Phone: (914) 366-5109
Kingsland Point Park, Sleepy Hollow
1883 Lighthouse at Sleepy Hollow
Go to “Hollywood on East Coast”
Tom Cruise inside Pelham? Yes. Michael Douglass? Sean Penn? Absolutely. Mamaroneck resident and Credit Rolling Stone movie critic Peter Travers, a Pelham Picture House movie advisory board member, with help, bring megawatt celebrities to the southern reaches of this county. This 1920s theater still is a work in progress; therefore, if you have not visited yet, arrive quickly so you can mention that you knew the place prior to it becoming referred to as Hollywood on East Coast.
Pelham Picture House
175 Wolfs Lane, Pelham
Phone: (914) 738-3161
Hear The Peak
As you are tooling up the Taconic, make sure you tune in to this countys world class rock station, The Peak 107.1FM. Listen within the morning for their famous 10 @ 10, DeeJay Rob Arrow’s selection of film clips, commercials, songs, and snippets from years past, or you can tune in Sunday and Wednesday evenings for Next, Chris Bros previewing of the Next Big Thing which stars cool new artists like Let’s Go Sailing, The National, Okkervil River, and Vampire Weekend.
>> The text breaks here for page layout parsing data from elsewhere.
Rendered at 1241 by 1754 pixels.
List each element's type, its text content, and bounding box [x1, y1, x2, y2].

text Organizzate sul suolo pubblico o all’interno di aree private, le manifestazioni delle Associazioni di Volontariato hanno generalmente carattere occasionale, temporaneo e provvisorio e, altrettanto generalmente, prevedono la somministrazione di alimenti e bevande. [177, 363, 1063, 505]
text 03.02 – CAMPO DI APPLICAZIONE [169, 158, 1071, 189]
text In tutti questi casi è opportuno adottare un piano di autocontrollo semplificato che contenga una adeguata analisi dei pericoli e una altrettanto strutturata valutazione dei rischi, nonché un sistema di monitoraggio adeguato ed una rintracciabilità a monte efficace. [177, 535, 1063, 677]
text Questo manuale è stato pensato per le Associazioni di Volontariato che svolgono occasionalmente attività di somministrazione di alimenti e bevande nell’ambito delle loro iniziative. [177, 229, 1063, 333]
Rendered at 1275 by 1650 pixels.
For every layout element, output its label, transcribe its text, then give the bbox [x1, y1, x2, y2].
Because it is cool.
Go to Rockefeller Home
Even if your great-grandad did not start Standard Oil, you still can experience a taste of the A?ber good life by going to Kykuit, the family’s palatial, 6-story Beaux Arts mansion inside Pocantico Hills with breathtaking views of the Hudson. It is amazing outdoors and in; therefore, choose the 3-hour Grand Tour that will give you the best of the briefer tours plus entry into the 2nd floor. The terraced gardens (which include the Inner Garden that has its Roman Tea House, Morning Garden, as well as the incredible Brook Garden with its beautiful grotto and perennial borders) are graced with seventy fountains and ninety sculptures by Moore, Picasso, Calder, Noguchi, and much more. The home is packed with fine ceramics and antiques, which include (4) 7th Century pieces from the Tang Dynasty, as well as rare 7th Century sculpture referred to as Bodhisattva.